*YOUR ASSIGNMENT*: Would you filter the listing below so that only lines with the word "read" remain?

*-*-*

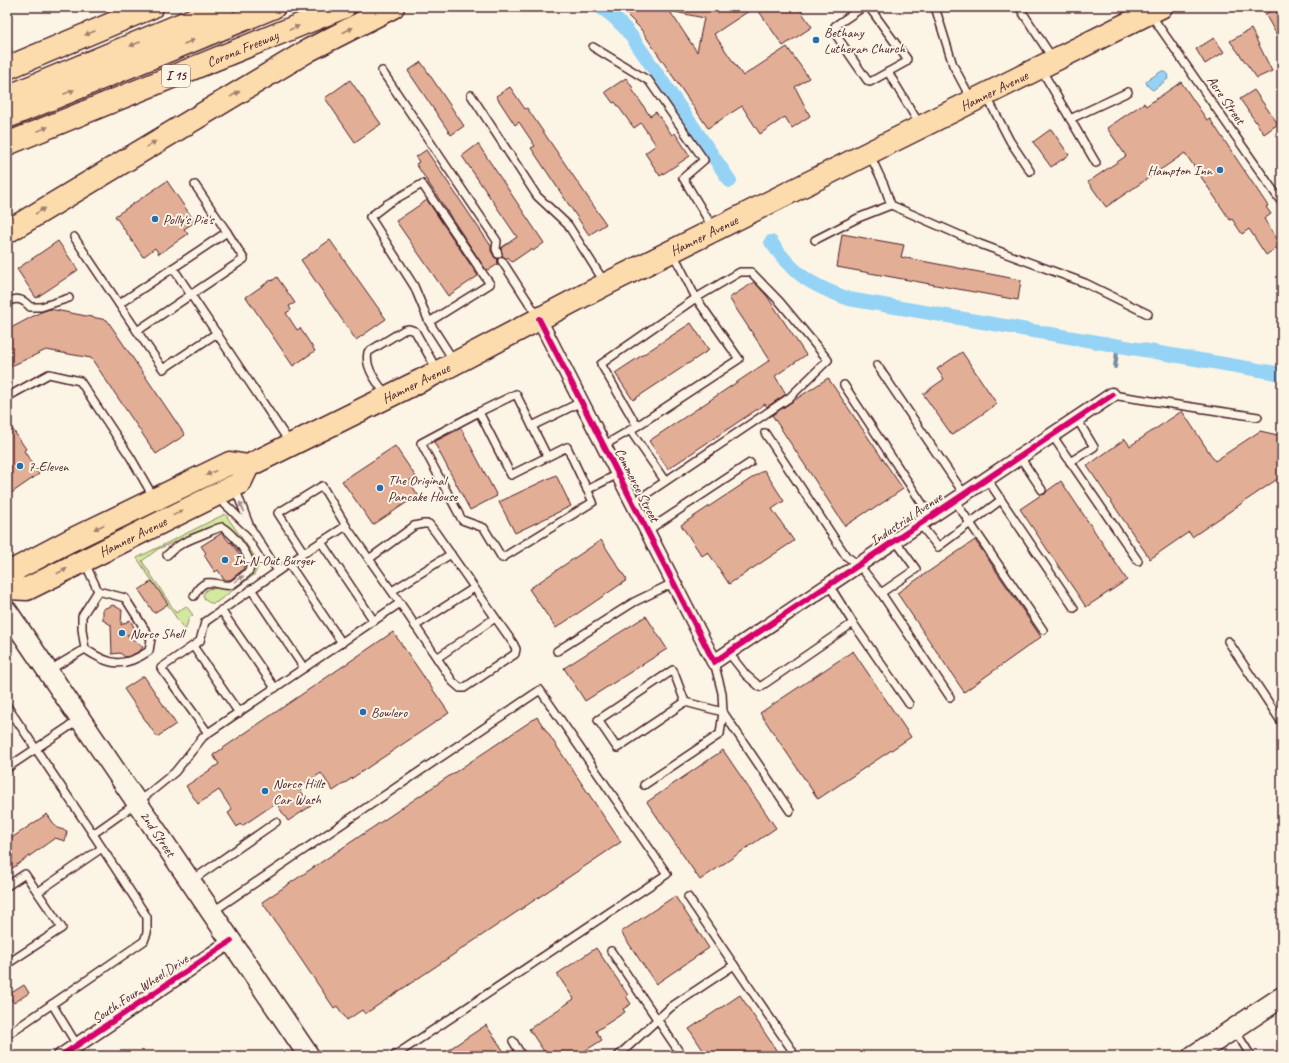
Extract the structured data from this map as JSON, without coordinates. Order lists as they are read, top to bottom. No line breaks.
{"streets":{"main road":["Corona Freeway","I 15","Hamner Avenue","2nd Street"],"street":["Commerce Street","Industrial Avenue","South Four Wheel Drive"],"lane":["Acre Street"]},"crossings":[["Hamner Avenue","Acre Street"],["Hamner Avenue","Commerce Street"],["Commerce Street","Industrial Avenue"],["2nd Street","South Four Wheel Drive"]],"places":["Bethany Lutheran Church","Hampton Inn","Polly's Pie's","7-Eleven","The Original Pancake House","In-N-Out Burger","Norco Shell","Bowlero","Norco Hills Car Wash"]}
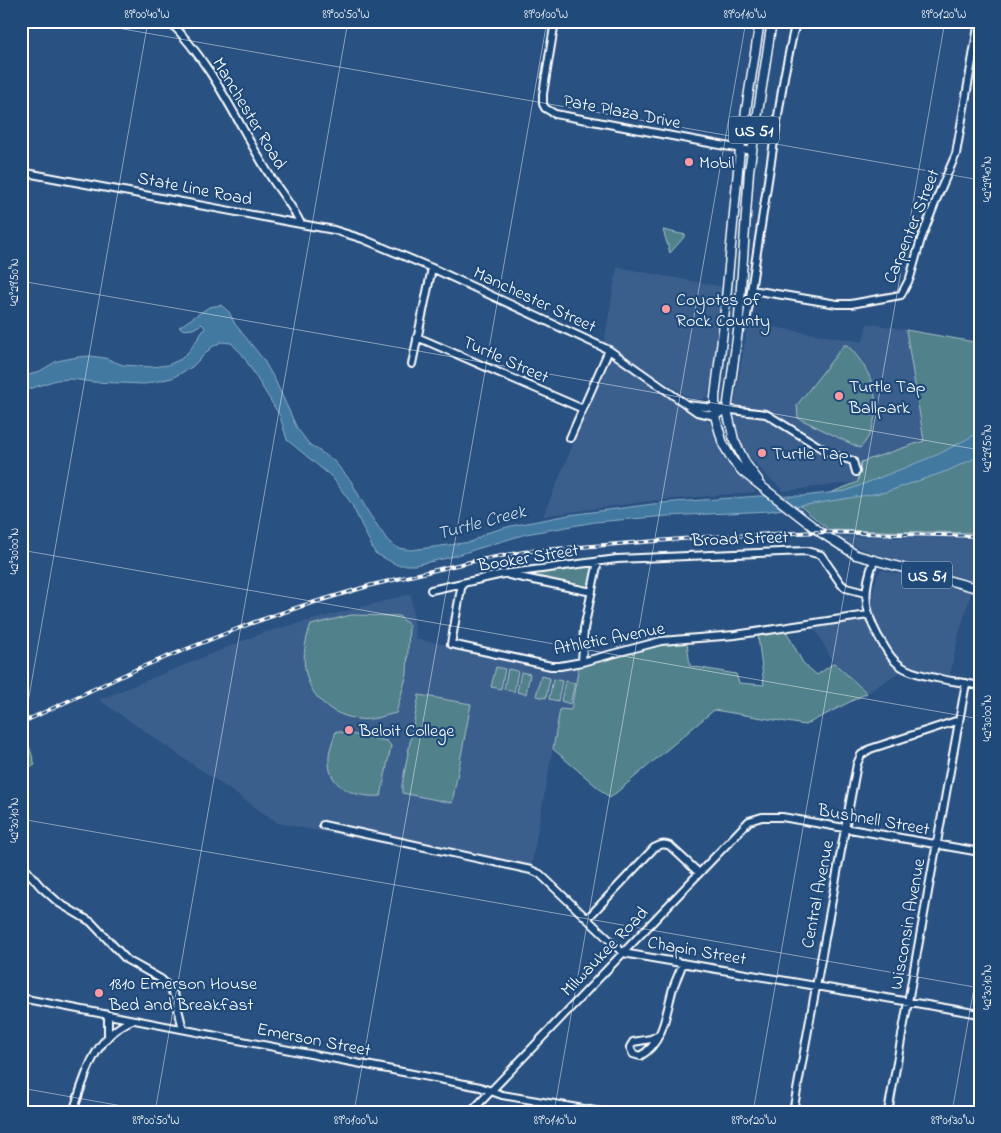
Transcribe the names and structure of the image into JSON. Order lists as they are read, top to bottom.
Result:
{
  "streets": {
    "main road": ["US 51"],
    "street": [
      "Pate Plaza Drive",
      "Manchester Road",
      "State Line Road",
      "Carpenter Street",
      "Manchester Street",
      "Turtle Street",
      "Broad Street",
      "Booker Street",
      "Athletic Avenue",
      "Bushnell Street",
      "Central Avenue",
      "Wisconsin Avenue",
      "Chapin Street",
      "Milwaukee Road",
      "Emerson Street"
    ]
  },
  "crossings": [
    ["Pate Plaza Drive", "US 51"],
    ["Manchester Road", "State Line Road"],
    ["US 51", "Manchester Street"],
    ["State Line Road", "Manchester Street"],
    ["Broad Street", "Booker Street"],
    ["Booker Street", "Athletic Avenue"],
    ["Bushnell Street", "Central Avenue"],
    ["Bushnell Street", "Wisconsin Avenue"],
    ["Bushnell Street", "Milwaukee Road"],
    ["Central Avenue", "Wisconsin Avenue"],
    ["Central Avenue", "Chapin Street"],
    ["Wisconsin Avenue", "Chapin Street"],
    ["Chapin Street", "Milwaukee Road"],
    ["Milwaukee Road", "Emerson Street"]
  ],
  "water": ["Turtle Creek"],
  "places": [
    "Mobil",
    "Coyotes of Rock County",
    "Turtle Tap Ballpark",
    "Turtle Tap",
    "Beloit College",
    "1810 Emerson House Bed and Breakfast"
  ],
  "coordinates": [
    "89°00'40\"W",
    "89°00'50\"W",
    "89°01'00\"W",
    "89°01'10\"W",
    "89°01'20\"W",
    "42°29'40\"N",
    "42°29'50\"N",
    "42°30'00\"N",
    "42°30'10\"N",
    "89°01'30\"W"
  ]
}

*-*-*

*THE COMPLETED TASK*:
Extract the structured data from this map as JSON, without coordinates. Order lists as they are read, top to bottom. No line breaks.
Transcribe the names and structure of the image into JSON. Order lists as they are read, top to bottom.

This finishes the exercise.